The 1st BCT’s soldiers also will learn how to use “the first ever nonlethal package that the Army has fielded,” 1st BCT commander Col. Roger Cloutier said, referring to crowd and traffic control equipment and nonlethal weapons designed to subdue unruly or dangerous individuals without killing them.
The package is for use only in war-zone operations, not for any domestic purpose.
“It’s a new modular package of nonlethal capabilities that they’re fielding. They’ve been using pieces of it in Iraq, but this is the first time that these modules were consolidated and this package fielded, and because of this mission we’re undertaking we were the first to get it.”
The package includes equipment to stand up a hasty road block; spike strips for slowing, stopping or controlling traffic; shields and batons; and, beanbag bullets.
“I was the first guy in the brigade to get Tasered,” said Cloutier, describing the experience as “your worst muscle cramp ever — times 10 throughout your whole body.
Army Times
Originally posted by Awory
And the new American did not cherry pick their quotes? And you didn't yours?
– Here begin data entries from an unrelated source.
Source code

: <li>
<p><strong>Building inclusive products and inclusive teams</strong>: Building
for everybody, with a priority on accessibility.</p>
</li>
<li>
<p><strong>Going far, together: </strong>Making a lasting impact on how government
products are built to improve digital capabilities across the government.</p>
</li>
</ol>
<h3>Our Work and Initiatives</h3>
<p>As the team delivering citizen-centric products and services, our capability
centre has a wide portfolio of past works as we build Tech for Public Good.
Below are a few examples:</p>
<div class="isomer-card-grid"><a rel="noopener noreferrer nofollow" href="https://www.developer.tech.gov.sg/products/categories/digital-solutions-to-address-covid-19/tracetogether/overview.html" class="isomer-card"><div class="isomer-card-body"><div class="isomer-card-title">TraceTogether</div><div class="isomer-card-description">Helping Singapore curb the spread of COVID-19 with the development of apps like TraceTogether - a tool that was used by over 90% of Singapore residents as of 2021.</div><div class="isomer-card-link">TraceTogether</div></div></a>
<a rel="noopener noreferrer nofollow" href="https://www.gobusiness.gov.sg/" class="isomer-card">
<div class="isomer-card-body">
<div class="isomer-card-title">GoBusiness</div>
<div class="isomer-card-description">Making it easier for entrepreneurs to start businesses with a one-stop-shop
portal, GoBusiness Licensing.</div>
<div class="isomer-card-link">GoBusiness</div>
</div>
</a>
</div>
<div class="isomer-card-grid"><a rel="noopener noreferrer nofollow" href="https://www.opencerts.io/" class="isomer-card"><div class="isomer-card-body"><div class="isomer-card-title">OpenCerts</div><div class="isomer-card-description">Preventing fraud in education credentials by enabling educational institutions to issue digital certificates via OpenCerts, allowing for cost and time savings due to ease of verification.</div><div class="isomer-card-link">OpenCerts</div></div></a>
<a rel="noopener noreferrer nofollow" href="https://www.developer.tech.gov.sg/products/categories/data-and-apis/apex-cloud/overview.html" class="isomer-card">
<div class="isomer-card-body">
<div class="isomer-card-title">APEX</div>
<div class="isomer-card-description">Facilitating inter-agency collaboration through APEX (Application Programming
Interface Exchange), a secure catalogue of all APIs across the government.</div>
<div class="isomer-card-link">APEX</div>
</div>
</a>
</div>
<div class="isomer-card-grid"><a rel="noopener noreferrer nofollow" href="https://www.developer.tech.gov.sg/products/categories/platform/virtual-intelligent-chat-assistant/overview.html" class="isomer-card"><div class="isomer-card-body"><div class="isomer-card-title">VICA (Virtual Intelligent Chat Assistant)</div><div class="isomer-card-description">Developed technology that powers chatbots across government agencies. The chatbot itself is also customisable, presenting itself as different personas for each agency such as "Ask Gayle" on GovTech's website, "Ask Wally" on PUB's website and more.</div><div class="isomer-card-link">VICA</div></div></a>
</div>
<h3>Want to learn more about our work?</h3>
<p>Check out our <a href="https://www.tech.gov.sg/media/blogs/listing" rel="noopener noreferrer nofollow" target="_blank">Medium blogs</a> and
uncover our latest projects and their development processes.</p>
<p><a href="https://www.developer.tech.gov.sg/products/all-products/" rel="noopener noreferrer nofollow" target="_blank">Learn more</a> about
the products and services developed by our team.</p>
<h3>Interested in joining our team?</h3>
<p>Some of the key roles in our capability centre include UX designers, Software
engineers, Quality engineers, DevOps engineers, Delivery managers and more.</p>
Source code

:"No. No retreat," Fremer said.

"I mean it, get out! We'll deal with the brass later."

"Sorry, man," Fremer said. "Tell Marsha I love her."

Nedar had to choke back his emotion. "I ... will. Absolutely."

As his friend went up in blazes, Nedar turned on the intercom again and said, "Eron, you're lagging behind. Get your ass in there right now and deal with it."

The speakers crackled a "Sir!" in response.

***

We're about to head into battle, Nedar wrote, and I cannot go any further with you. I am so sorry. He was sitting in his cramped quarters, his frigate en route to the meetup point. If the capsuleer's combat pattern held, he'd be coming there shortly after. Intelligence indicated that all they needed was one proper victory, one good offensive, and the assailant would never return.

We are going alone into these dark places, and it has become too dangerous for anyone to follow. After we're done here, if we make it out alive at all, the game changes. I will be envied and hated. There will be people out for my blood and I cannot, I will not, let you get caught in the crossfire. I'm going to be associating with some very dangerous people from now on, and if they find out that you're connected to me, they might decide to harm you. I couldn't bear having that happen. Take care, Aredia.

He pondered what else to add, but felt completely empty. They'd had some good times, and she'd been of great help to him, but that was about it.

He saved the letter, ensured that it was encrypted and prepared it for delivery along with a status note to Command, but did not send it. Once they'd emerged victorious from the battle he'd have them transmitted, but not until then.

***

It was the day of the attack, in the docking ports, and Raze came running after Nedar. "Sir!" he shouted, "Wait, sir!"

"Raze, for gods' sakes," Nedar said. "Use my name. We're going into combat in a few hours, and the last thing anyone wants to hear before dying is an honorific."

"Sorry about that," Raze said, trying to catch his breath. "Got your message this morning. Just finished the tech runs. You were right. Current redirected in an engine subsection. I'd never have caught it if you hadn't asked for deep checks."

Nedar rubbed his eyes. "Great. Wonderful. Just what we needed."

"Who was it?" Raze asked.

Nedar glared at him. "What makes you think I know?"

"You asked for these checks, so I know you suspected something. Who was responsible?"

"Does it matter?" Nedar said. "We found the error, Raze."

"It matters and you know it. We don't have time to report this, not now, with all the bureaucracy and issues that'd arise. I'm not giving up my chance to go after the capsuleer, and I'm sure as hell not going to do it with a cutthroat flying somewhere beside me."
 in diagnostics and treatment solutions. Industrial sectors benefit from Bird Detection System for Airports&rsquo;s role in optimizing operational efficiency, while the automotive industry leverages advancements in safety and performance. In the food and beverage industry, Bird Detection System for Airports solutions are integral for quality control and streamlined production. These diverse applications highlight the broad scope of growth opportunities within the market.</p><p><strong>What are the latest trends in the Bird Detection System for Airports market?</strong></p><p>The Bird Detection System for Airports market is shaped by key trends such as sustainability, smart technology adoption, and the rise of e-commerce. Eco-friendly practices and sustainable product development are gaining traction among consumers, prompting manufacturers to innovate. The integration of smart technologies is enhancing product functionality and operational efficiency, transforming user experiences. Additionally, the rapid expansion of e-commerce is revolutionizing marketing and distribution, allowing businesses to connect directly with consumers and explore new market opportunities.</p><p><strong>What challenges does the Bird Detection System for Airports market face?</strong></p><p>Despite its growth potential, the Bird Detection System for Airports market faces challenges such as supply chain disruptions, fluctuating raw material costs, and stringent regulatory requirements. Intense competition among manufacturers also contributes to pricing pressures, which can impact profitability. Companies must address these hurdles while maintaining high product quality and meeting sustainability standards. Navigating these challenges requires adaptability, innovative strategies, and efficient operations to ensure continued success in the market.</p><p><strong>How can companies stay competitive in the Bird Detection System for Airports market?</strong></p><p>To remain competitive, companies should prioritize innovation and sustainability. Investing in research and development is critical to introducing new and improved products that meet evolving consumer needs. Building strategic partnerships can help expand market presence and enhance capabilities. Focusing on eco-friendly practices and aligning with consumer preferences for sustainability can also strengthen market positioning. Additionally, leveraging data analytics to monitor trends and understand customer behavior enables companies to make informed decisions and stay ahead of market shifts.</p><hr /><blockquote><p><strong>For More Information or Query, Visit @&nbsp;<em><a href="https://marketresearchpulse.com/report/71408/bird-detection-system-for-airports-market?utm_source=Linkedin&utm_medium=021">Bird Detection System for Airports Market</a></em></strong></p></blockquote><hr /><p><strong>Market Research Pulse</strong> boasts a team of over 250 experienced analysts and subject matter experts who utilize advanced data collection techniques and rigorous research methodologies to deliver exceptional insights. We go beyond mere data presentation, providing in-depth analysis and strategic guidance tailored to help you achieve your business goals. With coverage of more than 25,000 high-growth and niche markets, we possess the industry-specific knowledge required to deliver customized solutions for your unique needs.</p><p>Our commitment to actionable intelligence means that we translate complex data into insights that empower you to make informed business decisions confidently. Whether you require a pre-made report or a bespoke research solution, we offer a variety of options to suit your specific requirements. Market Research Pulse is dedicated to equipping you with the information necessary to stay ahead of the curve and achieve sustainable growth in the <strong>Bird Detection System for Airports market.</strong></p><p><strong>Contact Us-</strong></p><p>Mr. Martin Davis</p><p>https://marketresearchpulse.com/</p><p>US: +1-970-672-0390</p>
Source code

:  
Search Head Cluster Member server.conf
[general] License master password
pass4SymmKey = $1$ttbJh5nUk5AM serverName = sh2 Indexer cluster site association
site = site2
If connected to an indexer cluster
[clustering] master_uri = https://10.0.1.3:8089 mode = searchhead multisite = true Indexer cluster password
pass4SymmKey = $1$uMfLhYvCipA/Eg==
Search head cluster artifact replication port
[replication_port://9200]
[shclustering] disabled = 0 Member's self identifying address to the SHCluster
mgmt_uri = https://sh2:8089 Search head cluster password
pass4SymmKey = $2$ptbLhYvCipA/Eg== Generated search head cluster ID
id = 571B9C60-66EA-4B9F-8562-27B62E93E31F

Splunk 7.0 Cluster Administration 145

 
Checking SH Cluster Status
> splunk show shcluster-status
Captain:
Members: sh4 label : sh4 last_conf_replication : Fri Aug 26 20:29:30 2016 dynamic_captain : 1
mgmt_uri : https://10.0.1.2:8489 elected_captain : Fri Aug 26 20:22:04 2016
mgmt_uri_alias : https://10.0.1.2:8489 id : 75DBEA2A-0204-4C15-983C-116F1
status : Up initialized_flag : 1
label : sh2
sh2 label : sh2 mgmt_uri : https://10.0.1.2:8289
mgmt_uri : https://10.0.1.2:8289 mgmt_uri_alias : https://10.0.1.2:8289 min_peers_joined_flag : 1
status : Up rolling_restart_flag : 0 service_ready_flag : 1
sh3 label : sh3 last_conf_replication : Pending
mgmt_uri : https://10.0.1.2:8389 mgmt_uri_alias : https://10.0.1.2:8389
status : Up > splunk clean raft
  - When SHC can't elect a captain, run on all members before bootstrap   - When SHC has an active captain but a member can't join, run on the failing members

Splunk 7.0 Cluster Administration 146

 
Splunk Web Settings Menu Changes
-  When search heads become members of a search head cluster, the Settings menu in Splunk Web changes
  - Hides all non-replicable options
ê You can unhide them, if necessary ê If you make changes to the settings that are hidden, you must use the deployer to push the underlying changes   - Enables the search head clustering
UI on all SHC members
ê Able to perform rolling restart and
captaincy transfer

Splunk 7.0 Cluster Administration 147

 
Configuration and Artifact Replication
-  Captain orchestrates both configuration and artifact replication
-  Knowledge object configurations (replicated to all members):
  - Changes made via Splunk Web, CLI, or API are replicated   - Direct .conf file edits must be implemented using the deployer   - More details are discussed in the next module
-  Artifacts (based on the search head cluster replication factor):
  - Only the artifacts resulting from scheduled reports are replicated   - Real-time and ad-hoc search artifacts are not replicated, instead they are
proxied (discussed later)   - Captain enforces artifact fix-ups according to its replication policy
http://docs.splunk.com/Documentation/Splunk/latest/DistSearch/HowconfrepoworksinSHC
The Army says that they are using one brigade for this (about 6,000 Soldiers) and the New American wants to pump that up to 80,000. No realy math involved, they just want to throw it out there. Like Freud says, sometimes a cigar is just a cigar. Maybe, just maybe, they are really only going to respond to natural disasters.
Look, there are like three or four threads about this thing already floating around on this site. Use search, post on those.